WORK ITEM:
The data below should be retyped exactly, with the pictures left out.

Data records:
━━━━━━━━━━━━━━━━

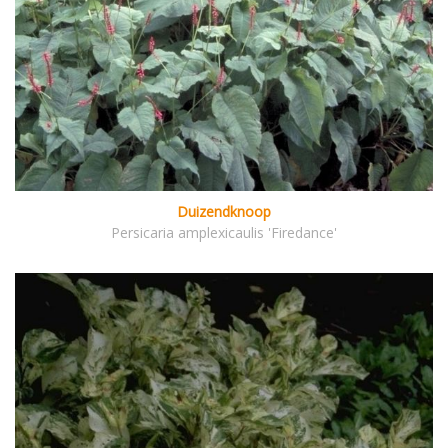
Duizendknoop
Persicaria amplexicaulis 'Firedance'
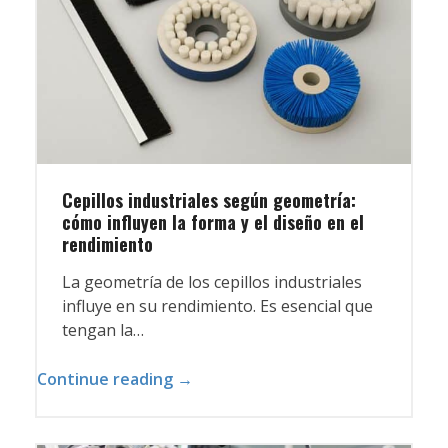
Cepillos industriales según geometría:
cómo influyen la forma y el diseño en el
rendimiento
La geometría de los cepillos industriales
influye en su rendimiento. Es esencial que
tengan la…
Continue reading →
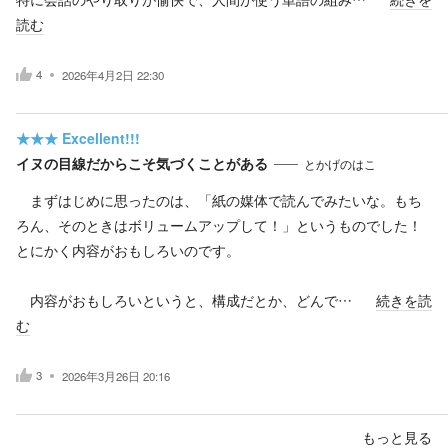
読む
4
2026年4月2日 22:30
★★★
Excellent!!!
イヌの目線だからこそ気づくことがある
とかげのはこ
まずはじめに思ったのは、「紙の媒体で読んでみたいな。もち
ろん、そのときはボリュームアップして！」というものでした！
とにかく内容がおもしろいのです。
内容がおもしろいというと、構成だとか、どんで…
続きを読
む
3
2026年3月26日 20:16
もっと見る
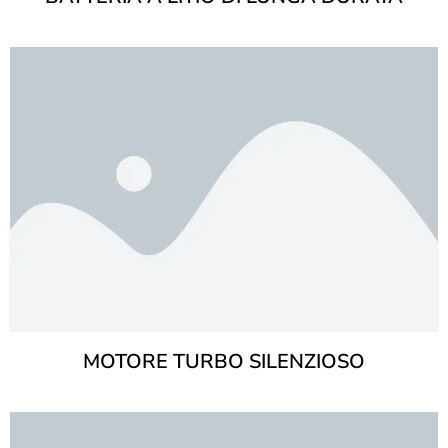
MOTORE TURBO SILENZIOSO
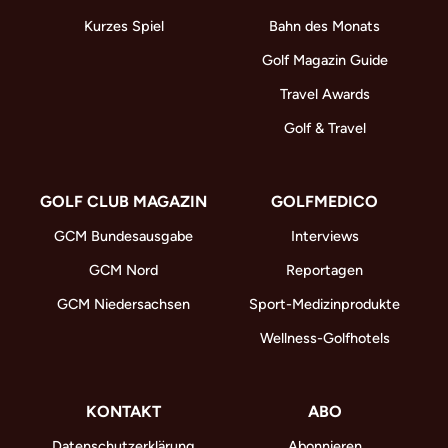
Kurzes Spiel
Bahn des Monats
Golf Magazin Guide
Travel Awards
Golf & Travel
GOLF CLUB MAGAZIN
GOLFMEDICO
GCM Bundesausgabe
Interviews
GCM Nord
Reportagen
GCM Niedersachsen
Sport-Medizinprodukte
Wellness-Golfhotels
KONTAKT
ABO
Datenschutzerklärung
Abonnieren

━━━━━━━━━━━━━━━━

EXERCISE ANSWER:
Duizendknoop
Persicaria amplexicaulis 'Firedance'
Cepillos industriales según geometría:
cómo influyen la forma y el diseño en el
rendimiento
La geometría de los cepillos industriales
influye en su rendimiento. Es esencial que
tengan la…
Continue reading →
読む
4
2026年4月2日 22:30
★★★
Excellent!!!
イヌの目線だからこそ気づくことがある
とかげのはこ
まずはじめに思ったのは、「紙の媒体で読んでみたいな。もち
ろん、そのときはボリュームアップして！」というものでした！
とにかく内容がおもしろいのです。
内容がおもしろいというと、構成だとか、どんで…
続きを読
む
3
2026年3月26日 20:16
もっと見る
MOTORE TURBO SILENZIOSO
Kurzes Spiel
Bahn des Monats
Golf Magazin Guide
Travel Awards
Golf & Travel
GOLF CLUB MAGAZIN
GOLFMEDICO
GCM Bundesausgabe
Interviews
GCM Nord
Reportagen
GCM Niedersachsen
Sport-Medizinprodukte
Wellness-Golfhotels
KONTAKT
ABO
Datenschutzerklärung
Abonnieren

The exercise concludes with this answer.